NOS COLLINES S’ALLUMENT !

« Que c’est beau…la vie », chante le bonhomme. C’est parti. On va revoir des cars remplis d’asiatiques étonnés de nos arbres allumés ! Il y a aussi l’actualité : il y a commémoration du terrorisme d’octobre 1960. Souvenir : candide, j’embarque dans un neuf parti de gauche pour me faire élire échevin à Montréal. Les enlèvements (Cross, Laporte) vont faire en sorte que notre campagne s’écrasera. Les électeurs fascinés par les nouvelles collent aux téléviseurs et oublient ces élections, Annulation de toutes nos assemblées. Ville désertée. Jean Drapeau, démagogue,  gueule : « Avec le FRAP, le sang va couler dans nos rues ». Ça aide hein ? Jean Marchand s’époumone : « Le FRAP est la façade du FLQ ». Ça aide ! En octobre 1970, des artistes mis en prison, les arbres se métamorphosaient néanmoins en lumineux plateaux de fruits, gigantesques palettes de peintre, terreur ou non, c’est comme chaque automne.

Ce brave maire Gérald Tremblay vu, pas loin du Marché Métro-Chêvrefils, qui marchait sous les toutes neuves couleurs. Souvenir encore : toujours candide, moi le pamphlétaire qui avait vertement critiqué les Juifs Hassidim —« au racisme tout inconscient »— d’Outremont, je veux devenir candidat dans… Outremont. Octobre, 1989. Le cher « Gérald » serait mon adversaire. Mais le «  bureau »  de « Monsieur », sur la Plaza,  doute de ma victoire. Et branle. : « Jasmin ? On le vire ? »  Je fuis. Plus tard, face à face lors d’un lancement, il rigolera : « Ah c’est vous, mon redoutable adversaire de 1989 ? » Il ricane gentiment. Dehors le rituel inouï d’octobre, les beaux bouquets couleurs citron, cerise, bleuet, orange, pommes.

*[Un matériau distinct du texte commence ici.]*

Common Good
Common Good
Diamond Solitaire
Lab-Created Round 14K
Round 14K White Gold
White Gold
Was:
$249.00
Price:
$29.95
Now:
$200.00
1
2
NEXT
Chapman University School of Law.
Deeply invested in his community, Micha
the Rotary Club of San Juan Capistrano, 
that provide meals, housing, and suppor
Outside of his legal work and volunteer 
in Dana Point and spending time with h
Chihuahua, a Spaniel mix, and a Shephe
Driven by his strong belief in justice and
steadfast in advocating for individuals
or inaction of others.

Rancunier ? Oui ? En 1980, une veille de Noël, sur une plage de Floride, face à face avec le Marchand « retraité, déçu —la bataille du français aux Gens de l’air— les yeux ouverts désormais sur la « francophobie » fédérate. Il me sourit mais je lui tourne carrément le dos. Moi en façade du FLQ ? J’oubliais pas. Cette beauté dehors, hum, je viens d’un quartier populaire sans couleurs en automne. Béton, ciment, bitume,  asphalte, macadam autour de nous dans Villeray. Seuls, rue St-Denis, et Jean-Talon, deux peupliers mais sans coloration. Enfant, je ne saurai rien de cette lumineuse avalanche dans nos arbres de nos collines. On ne sortait jamais de son quadrilatère. L’église, l’école, le marchand de bonbons à la cenne et… la rue St-Hubert. Cela a bien changé, Dieu merci !

Souvenir : tout jeune, être venu « dans l’nord », un jour, pour vérifier les félicitations à la nature d’ici. Ravissement des yeux : c’était vrai. Collines d’octobre en vitraux fantastiques ! Le soir venu, goûteuses viandes au populaire « Quidi Vidi » (près de la clinique) démoli désormais. C’était vrai, partout de gigantesques bouquets. Tenez, près de chez moi, juste au haut du parc-amphithéâtre, premier sorti, un érable géant en feu ! Des roses d’une intensité ! Cette sorte de rose tout rouge ! Au tronc de ce champion, j’ ai accroché un bout de ruban, jaune, trouvé à terre.